### EXERCISE GOAL
Copy the data from the line containing "What is the difference" through the end, inclusive, and change "highest" to "largest" while keeping everything else the same. Omit the pictures from your copy.

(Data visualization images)
>>

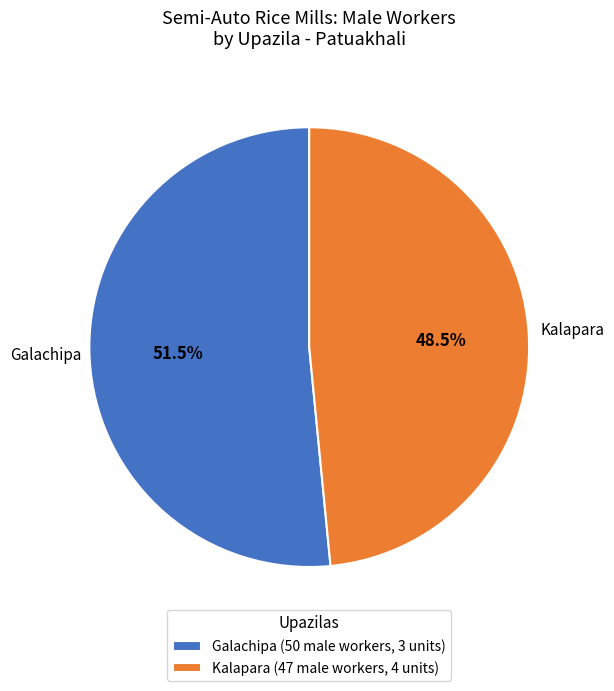

Is it true that Galachipa is 41% of the pie?

False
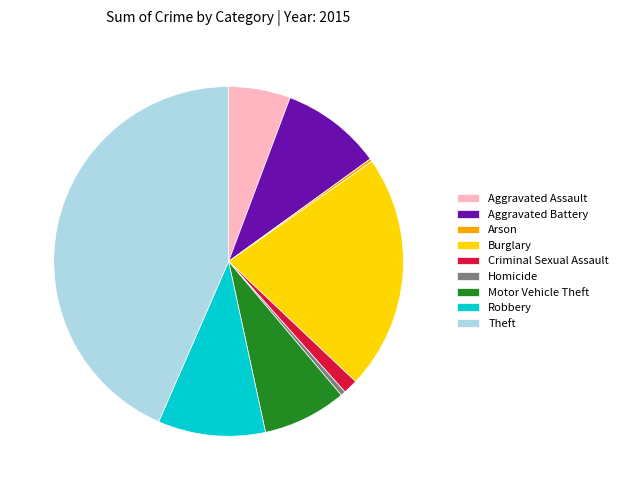

True or false: Aggravated Battery accounts for 23% of the total.

False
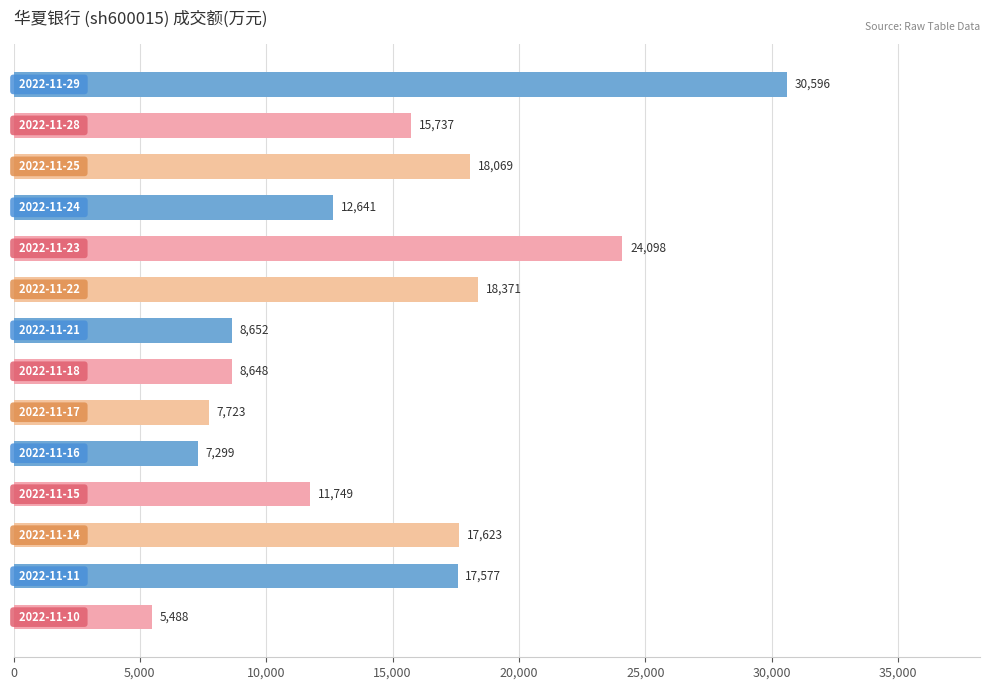

What is the sum of all values?

204271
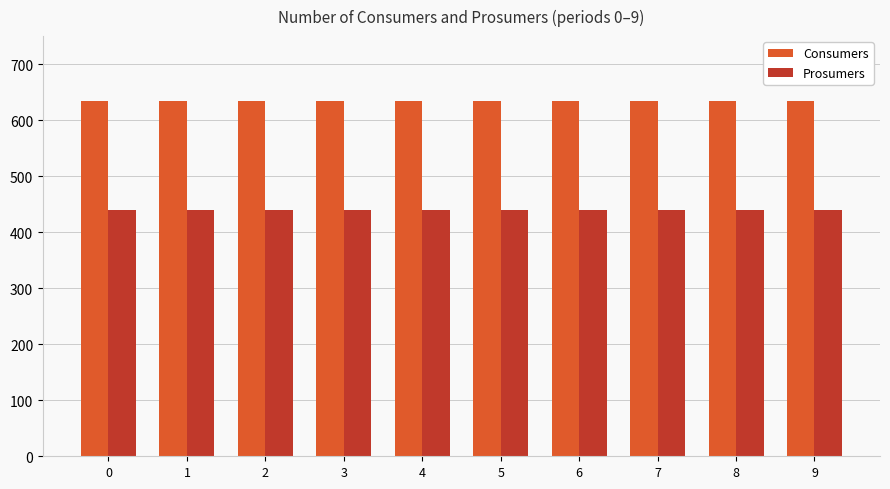

What is the difference between the highest and lowest values at 3?

195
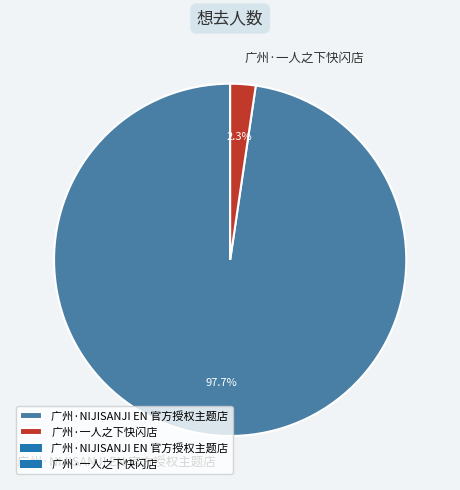

What is the total percentage of 广州·NIJISANJI EN 官方授权主题店 and 广州·一人之下快闪店?

100.0%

<<

### EXERCISE RESULT
What is the difference between the largest and lowest values at 3?

195

What is the total percentage of 广州·NIJISANJI EN 官方授权主题店 and 广州·一人之下快闪店?

100.0%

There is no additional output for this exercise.